When the clerk of court reached out to ask whether the couple would want to do the wedding over Zoom, it was a perfect solution. They plan to have a small party sometime after the pandemic is over, but for now, they are man and wife.

Their wedding was followed by Tanya and Zackary Carpenter’s wedding, who were married on their couch with their children piled around them.

“We planned on doing it just at the courthouse, but then the whole coronavirus thing came about, and we just really didn’t want to wait,” Tanya Carpenter said. “We called and they said they could do it through Zoom so we thought, ‘Why not?’”

The couple have five children between the two of them, ranging in age from 5 to 14, all of whom wanted to be present.

“It would have been a lot bringing five to the courthouse,” Tanya Carpenter said.

The Carpenters will have a larger wedding next year, but they didn’t want to wait to begin their marriage.
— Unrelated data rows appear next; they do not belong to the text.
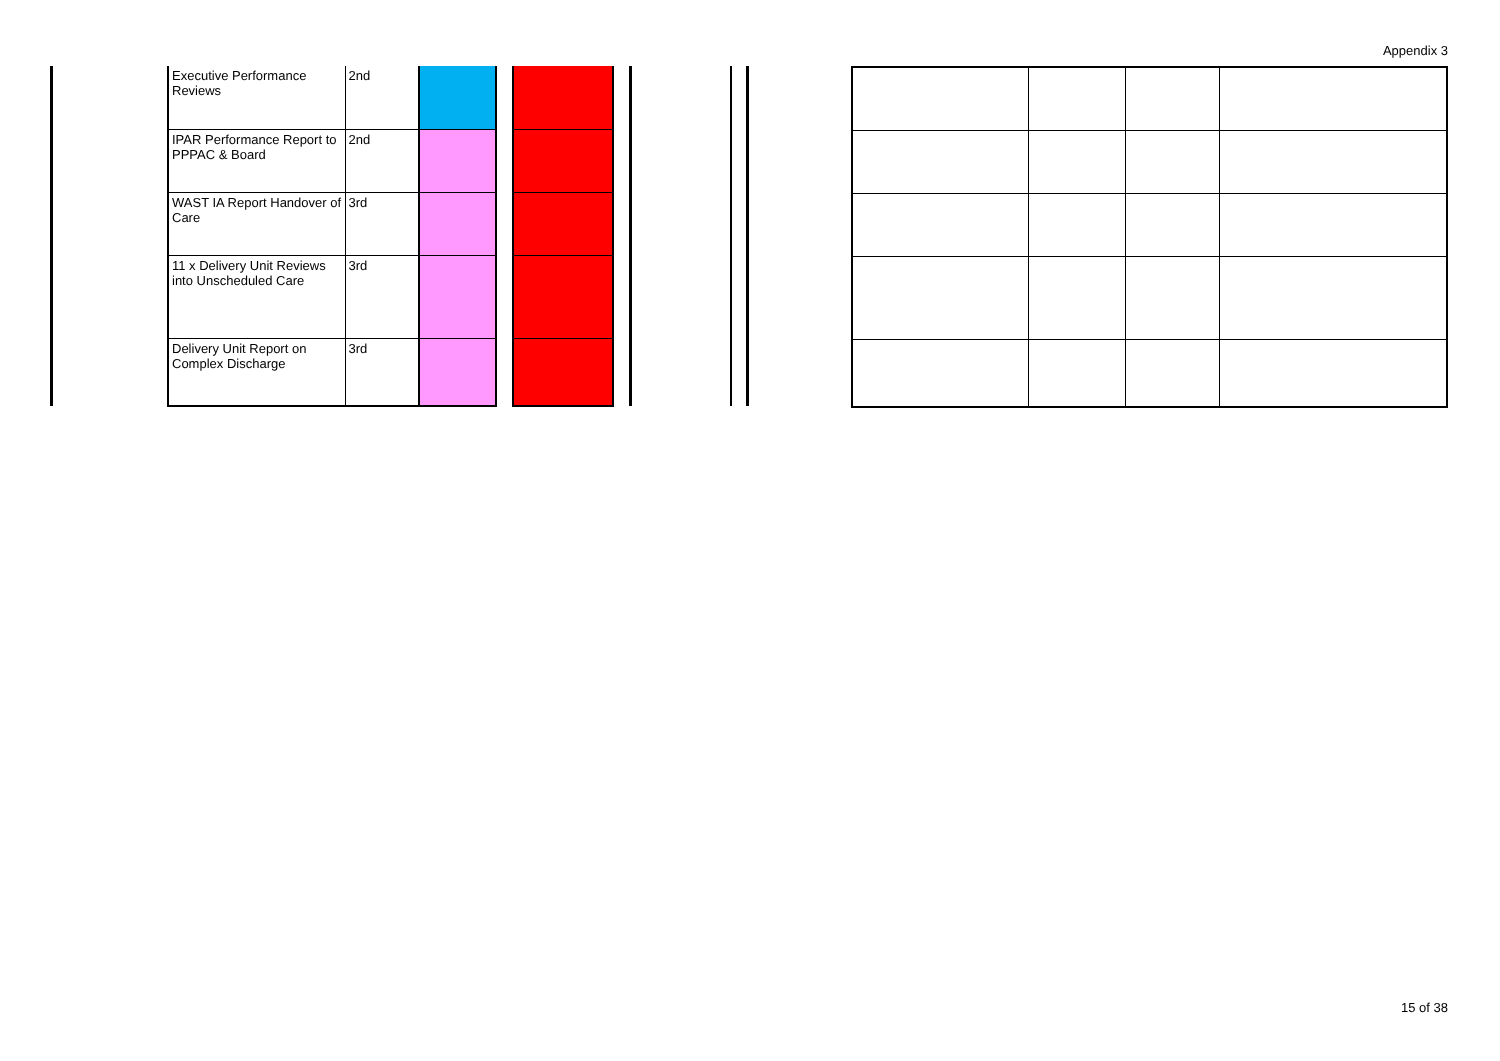Appendix 3
| Executive Performance Reviews | 2nd | | | |
| IPAR Performance Report to PPPAC & Board | 2nd | | | |
| WAST IA Report Handover of Care | 3rd | | | |
| 11 x Delivery Unit Reviews into Unscheduled Care | 3rd | | | |
| Delivery Unit Report on Complex Discharge | 3rd | | | |
15 of 38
Eaton said the Zoom wedding ceremonies are just one more way his office has made its services more accessible online in the past three years, which he plans to continue to do for the convenience, necessity and tax savings of Charlotte County citizens.

“While we’re all doing our part with social distancing, it was an absolute pleasure to help these wonderful people get married online through the successful use of technology,” he said.